Aim: HLA-B46 homozygous (B46+/+) candidates for kidney transplantation are capable of making antibodies against both Bw4 and Bw6 public epitopes, therefore making finding a suitable donor difficult with a cPRA of 100%. Here, we examined potential strategies for four highly sensitized B46-homozygous candidates for renal transplantation.
Method: SA I/II (One Lambda) with titration and surrogate flow cytometry crossmatches (FCXM) were performed to determine the number and strength of specificities driving the high cPRA.
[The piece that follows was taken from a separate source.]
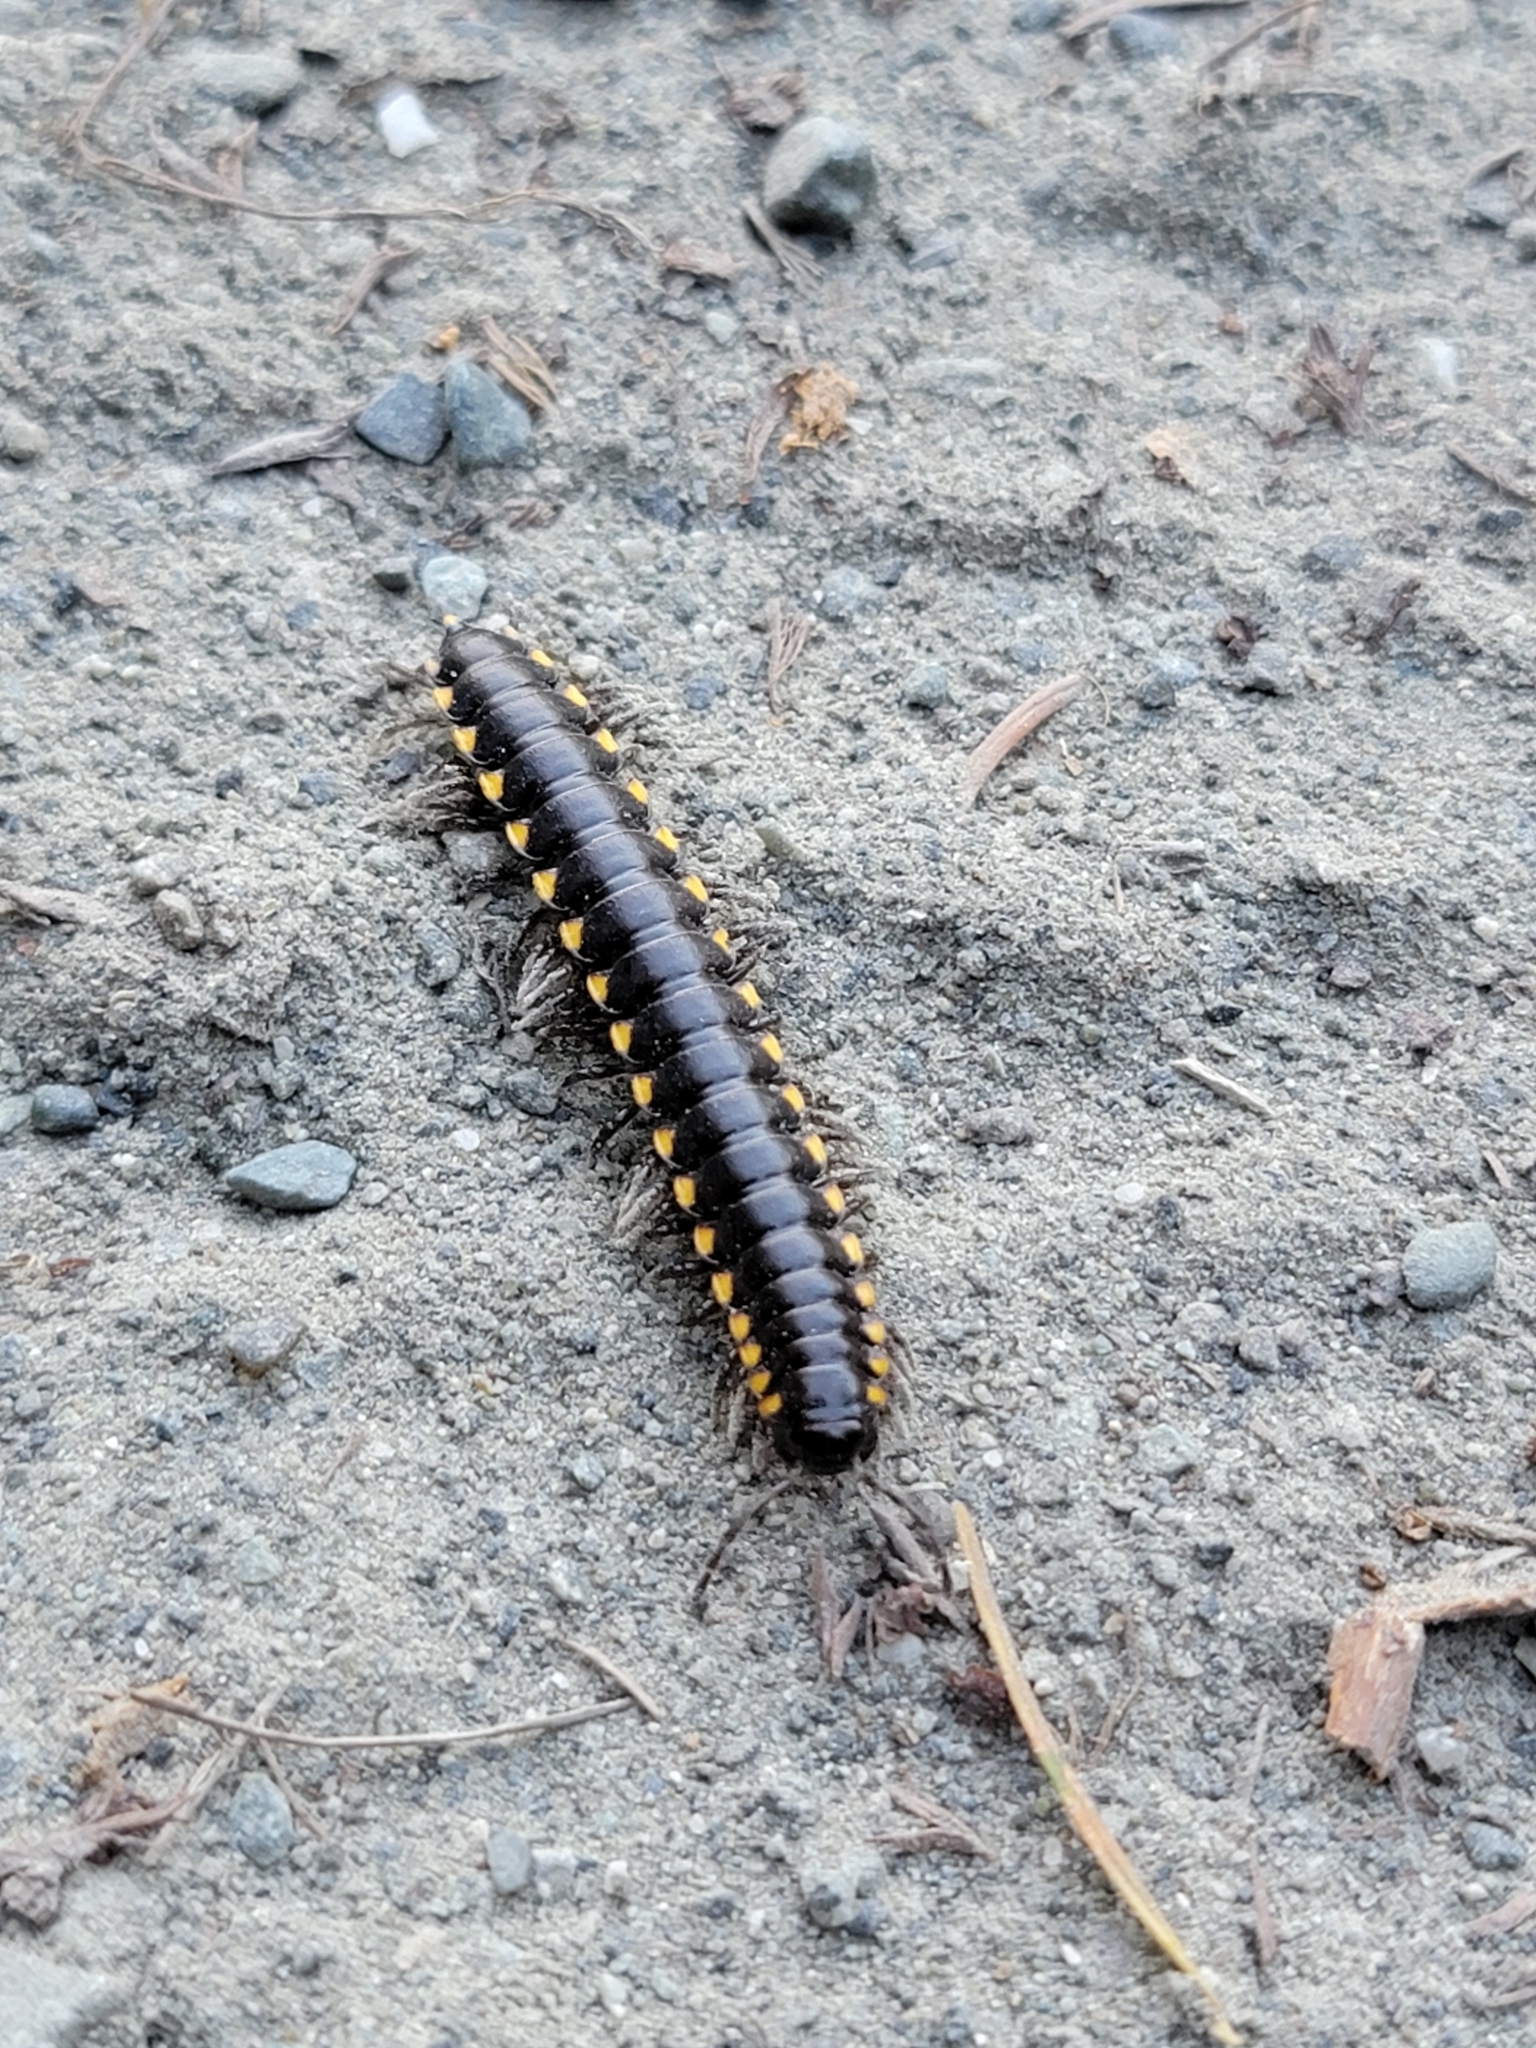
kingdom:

Results: Two of the four patients had suggested reactivity to private epitopes on single antigens or cross-reactive groups based on titration studies. This reactivity was confirmed by negative FCXMs (T-cell < 50 MCS) with either HLA-Bw4+/+ or Bw6+/+ cells. This indicates the possibility for successful desensitization whereby weaker specificities are removed as unacceptable antigens (UAgs) as they are reduced through antibody-depleting therapies. The other two patients had patterns suggestive of strong reactivity to only the Bw4 and Bw6 public epitopes, which was confirmed by positive reactivity of FCXM with either HLA-Bw4+/+ or Bw6+/+ cells despite expressing specific B locus antigens that were negative in the diluted serum’s SAB. These results indicate the patient would not likely benefit from desensitization and would need a B46 homozygous matched donor in order to be transplanted.
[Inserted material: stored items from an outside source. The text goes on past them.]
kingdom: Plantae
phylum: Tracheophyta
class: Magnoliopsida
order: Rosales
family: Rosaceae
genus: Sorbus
Conclusion: The risk for graft rejection in the presence of Bw4 and Bw6 specificities, and a unique situation for HLA-B46+/+ patients because of a recombination event between HLA-B*15:01 and HLA-C*01:02 loci in the Asian and Pacific Islander (API) population, is detrimental. Some of these patients become transplantable using a personalized strategy for desensitization, whereas others would only benefit from a change in donor allocation such as a steep continuous point scale for cPRA.